Creed II

Directed by Steven Caple Jr. Publishing House: Metro-Goldwyn-Mayer Released: 11.21.18 Review by | November 21, 2018 at 8:00 AM
7
Actually: 7.5

Basically: Creed is the new Rocky sequel for real this time.

Creed is an interesting franchise. It balances between not really being a reboot and kind of being a sequel to the previous Rocky franchise. The first Creed surprised many with its depth and amazing performances by stars Michael B. Jordan, Tessa Thompson, and Sylvester Stallone. Much like the first Rocky, Creed was championed as a breathtaking piece of filmmaking. Directed by Ryan Coogler, the film really put him and Michael B. Jordan on the map for everyone. Now comes the next chapter. Creed II has a lot of expectations to live up to, even more than the first one. It opens up fulfilling the promise from the end the first movie, Adonis Creed (Jordan) fights for the WBC Heavyweight Championship and finally achieves his goal. Once atop the mountain, a new challenger approaches from Rocky’s (Stallone) and his father’s past: Ivan Drago (Dolph Lundgren) and his son, boxer Viktor Drago (Florian Munteanu). This new test means Adonis has to figure out new directions in his life as more challenges appear. I’m being vague on purpose here so that those who don’t want to be spoiled won’t.

Photo by Barry Wetcher - © 2018 Metro-Goldwyn-Mayer and Warner Bros. 

The biggest issue with this movie is, while it’s good and could be considered very good, it’s nowhere close to the impact of Creed. You see this in the script, this time by Stallone and co-writer Juel Taylor.
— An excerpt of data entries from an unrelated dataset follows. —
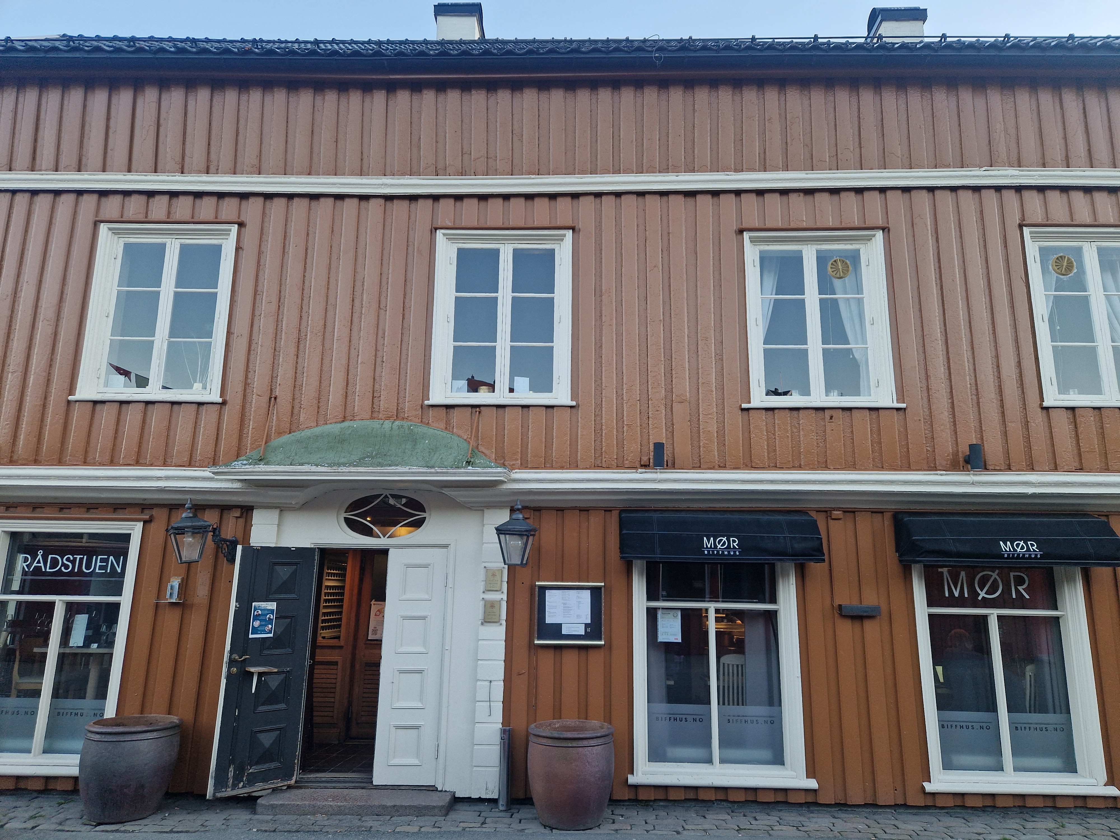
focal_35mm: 23
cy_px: 420
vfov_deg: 58.9
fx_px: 744
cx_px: 560
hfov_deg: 73.9
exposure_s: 1/180
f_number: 1.8
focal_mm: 5.4
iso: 80
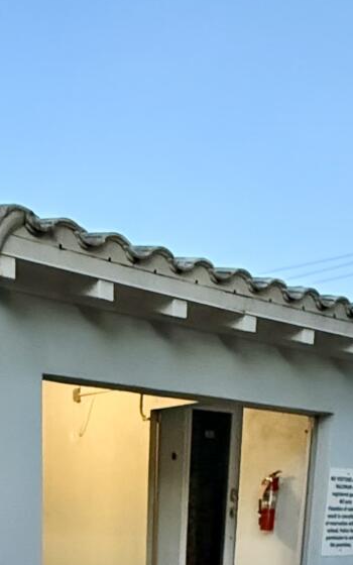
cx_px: 111
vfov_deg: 28.1
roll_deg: -1.0
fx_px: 816
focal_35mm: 53
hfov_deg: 24.3
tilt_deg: -18.8
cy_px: 808
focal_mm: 2.22
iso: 1250
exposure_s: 1/40
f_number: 2.2
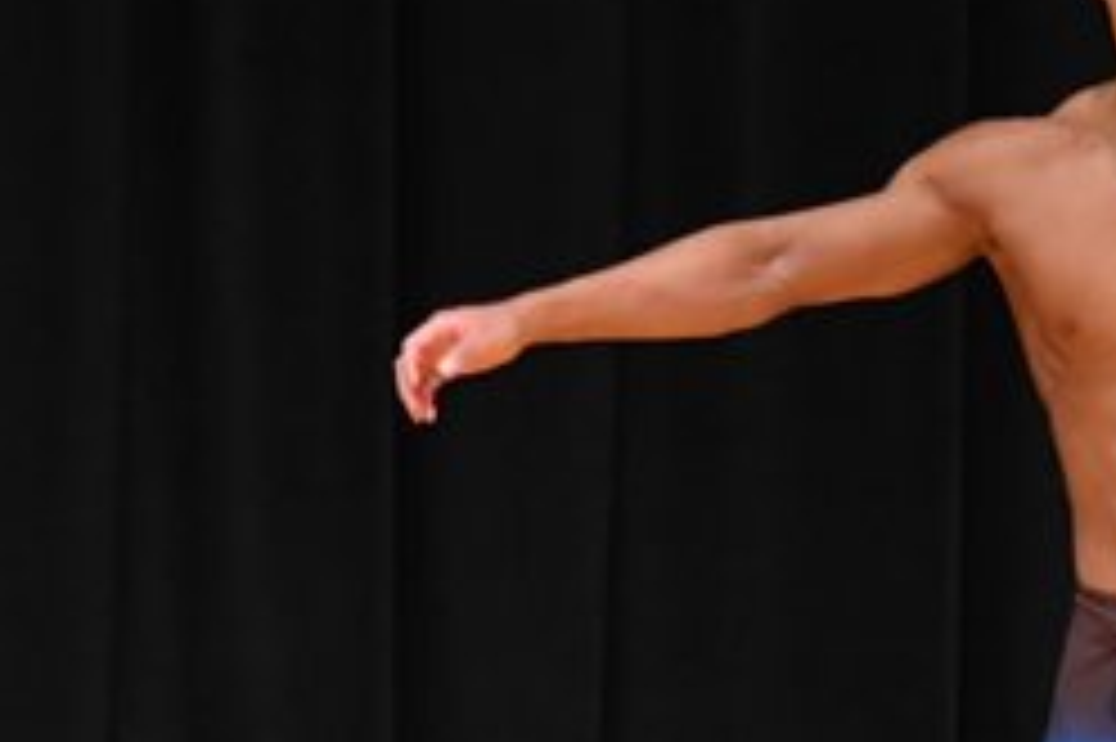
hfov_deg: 2.4
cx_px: 1559
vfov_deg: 1.6
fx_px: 26115
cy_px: 985
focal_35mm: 843
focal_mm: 180
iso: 4000
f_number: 5.6
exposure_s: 1/400
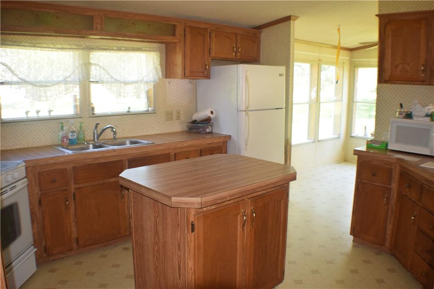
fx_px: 488
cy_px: 144
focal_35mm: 40
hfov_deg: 47.9
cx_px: 217
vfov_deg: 33.0
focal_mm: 27
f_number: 4.5
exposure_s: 1/80
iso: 800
The change of writers (from Coogler and Aaron Covington) puts the story more in line with older Rocky films than what Creed did as an offshoot. This movie, more than the first, deals with the ramifications of Rocky 4. At times you feel you’re missing plot points if you haven’t seen the previous franchise. That might be off-putting to fans who only care about Adonis’s story and aren’t die-hard Rocky fans.

Dolph Lundgren comes off as the true villain here, menacing and in search for revenge against Rocky. That leaves Adonis as an unwilling participant in a broad scheme to destroy Rocky more than anything else. Jordan and Thompson do great to come back to these characters. They have the same chemistry and we see the evolution of their relationship as they both mature—although Adonis matures slower than Thompson’s Bianca. Phylicia Rashad gets a lot more screen time in this movie than she did in the first so that’s a plus.

Photo by Barry Wetcher - © 2018 Metro-Goldwyn-Mayer and Warner Bros.

The look of Creed II isn’t as good as the first either, you can tell there’s some video compositing in this movie compared to the original. The little flourishes that Coogler put in like the fighter name cards are gone but this director, Steven Caple Jr., does a good job of trying to keep the camera angles and shots consistent with the previous film, so that the world feels familiar to the audience. While he doesn’t move the camera as much in perspective to the fighters he does play with the frame speed to sell the impact of the blows on screen very well. The audience feels every blow in this movie, it sells the pain of boxing. Overall Caple Jr. did well though coming after Coogler’s standout effort is tough. Much like the Rocky Sequels, this movie is a good movie, it pulls you in and you really do care about Adonis, Bianca, and Rocky and all those who surround them, as well as their antagonists. The characters keep you invested throughout the whole film. You’ll be satisfied and won’t mind if they continue in this world or even if they don’t.

In The End: Creed II is Jordan’s Rocky 2 or maybe his Rocky 3. It’s a satisfying continuation of the Creed/Rocky story for die hard fans and regular audience goers.